**Aim of the task:**
Pick out each line of the entries below that contains the word "every" and copy those lines unchanged. Case counts, so a match must have the same capitalization.
▬▬▬▬▬▬
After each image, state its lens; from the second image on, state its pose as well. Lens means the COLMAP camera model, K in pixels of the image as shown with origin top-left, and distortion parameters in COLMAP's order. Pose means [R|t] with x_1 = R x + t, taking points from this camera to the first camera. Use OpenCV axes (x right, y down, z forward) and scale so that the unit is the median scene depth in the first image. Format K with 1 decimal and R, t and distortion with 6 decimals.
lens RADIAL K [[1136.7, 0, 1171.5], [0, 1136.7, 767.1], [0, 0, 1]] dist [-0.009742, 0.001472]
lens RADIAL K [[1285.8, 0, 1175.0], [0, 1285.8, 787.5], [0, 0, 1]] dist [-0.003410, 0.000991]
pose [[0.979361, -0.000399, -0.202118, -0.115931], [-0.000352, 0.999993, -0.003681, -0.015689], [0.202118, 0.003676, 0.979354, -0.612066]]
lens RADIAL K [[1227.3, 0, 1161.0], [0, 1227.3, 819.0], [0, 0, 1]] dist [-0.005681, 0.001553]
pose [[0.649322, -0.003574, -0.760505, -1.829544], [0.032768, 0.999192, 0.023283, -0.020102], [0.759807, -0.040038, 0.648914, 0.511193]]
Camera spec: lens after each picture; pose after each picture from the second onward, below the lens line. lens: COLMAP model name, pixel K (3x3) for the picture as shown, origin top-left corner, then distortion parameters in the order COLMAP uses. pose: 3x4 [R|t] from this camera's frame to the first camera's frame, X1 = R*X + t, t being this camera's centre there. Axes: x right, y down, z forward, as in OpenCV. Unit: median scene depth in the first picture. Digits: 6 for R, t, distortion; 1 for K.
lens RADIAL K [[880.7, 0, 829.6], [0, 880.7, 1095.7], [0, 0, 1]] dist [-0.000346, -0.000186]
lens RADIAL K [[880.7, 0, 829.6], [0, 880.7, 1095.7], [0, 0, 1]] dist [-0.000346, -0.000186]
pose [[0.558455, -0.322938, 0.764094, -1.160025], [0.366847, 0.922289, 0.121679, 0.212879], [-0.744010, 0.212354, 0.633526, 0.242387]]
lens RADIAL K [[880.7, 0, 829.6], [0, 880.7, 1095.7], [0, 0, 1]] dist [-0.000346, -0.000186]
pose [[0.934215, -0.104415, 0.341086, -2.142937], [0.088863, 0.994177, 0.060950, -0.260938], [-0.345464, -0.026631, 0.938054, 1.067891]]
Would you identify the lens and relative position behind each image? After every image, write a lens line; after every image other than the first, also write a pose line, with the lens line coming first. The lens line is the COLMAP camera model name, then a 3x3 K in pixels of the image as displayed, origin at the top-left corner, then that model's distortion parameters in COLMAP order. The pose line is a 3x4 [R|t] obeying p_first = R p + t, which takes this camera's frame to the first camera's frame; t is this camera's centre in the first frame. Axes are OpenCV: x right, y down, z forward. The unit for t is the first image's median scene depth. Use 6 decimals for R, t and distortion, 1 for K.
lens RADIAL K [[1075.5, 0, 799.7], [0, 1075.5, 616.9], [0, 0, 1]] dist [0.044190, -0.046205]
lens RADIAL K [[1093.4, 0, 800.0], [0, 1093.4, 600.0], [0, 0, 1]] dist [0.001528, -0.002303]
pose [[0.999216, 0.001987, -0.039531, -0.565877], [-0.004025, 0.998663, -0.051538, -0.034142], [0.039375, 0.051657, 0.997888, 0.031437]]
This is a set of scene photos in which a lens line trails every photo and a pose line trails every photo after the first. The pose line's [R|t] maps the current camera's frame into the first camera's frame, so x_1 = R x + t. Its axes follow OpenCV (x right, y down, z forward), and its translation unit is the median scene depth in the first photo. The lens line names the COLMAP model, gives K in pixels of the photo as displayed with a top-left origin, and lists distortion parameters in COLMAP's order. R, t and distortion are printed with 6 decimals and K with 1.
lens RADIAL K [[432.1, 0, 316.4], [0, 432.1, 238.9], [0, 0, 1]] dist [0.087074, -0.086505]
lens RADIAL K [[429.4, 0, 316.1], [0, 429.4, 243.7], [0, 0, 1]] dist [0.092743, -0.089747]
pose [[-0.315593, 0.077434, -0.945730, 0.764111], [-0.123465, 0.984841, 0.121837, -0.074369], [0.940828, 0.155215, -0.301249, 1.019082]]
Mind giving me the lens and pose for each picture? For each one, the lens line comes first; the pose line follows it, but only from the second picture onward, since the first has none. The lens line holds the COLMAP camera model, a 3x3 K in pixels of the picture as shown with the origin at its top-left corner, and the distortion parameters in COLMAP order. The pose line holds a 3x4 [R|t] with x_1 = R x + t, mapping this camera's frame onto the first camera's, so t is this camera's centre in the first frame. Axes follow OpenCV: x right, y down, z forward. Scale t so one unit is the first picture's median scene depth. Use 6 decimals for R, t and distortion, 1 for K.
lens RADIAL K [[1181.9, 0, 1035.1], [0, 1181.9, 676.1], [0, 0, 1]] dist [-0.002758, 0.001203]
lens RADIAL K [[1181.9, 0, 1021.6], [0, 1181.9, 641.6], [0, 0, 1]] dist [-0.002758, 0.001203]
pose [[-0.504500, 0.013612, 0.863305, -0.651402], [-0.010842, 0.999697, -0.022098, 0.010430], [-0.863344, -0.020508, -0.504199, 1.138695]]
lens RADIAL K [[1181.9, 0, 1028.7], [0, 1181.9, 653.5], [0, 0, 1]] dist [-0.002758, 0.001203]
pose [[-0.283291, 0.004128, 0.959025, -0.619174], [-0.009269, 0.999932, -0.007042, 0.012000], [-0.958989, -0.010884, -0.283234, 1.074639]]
▬▬▬▬▬▬
**Answer space:**
Would you identify the lens and relative position behind each image? After every image, write a lens line; after every image other than the first, also write a pose line, with the lens line coming first. The lens line is the COLMAP camera model name, then a 3x3 K in pixels of the image as displayed, origin at the top-left corner, then that model's distortion parameters in COLMAP order. The pose line is a 3x4 [R|t] obeying p_first = R p + t, which takes this camera's frame to the first camera's frame; t is this camera's centre in the first frame. Axes are OpenCV: x right, y down, z forward. The unit for t is the first image's median scene depth. Use 6 decimals for R, t and distortion, 1 for K.
This is a set of scene photos in which a lens line trails every photo and a pose line trails every photo after the first. The pose line's [R|t] maps the current camera's frame into the first camera's frame, so x_1 = R x + t. Its axes follow OpenCV (x right, y down, z forward), and its translation unit is the median scene depth in the first photo. The lens line names the COLMAP model, gives K in pixels of the photo as displayed with a top-left origin, and lists distortion parameters in COLMAP's order. R, t and distortion are printed with 6 decimals and K with 1.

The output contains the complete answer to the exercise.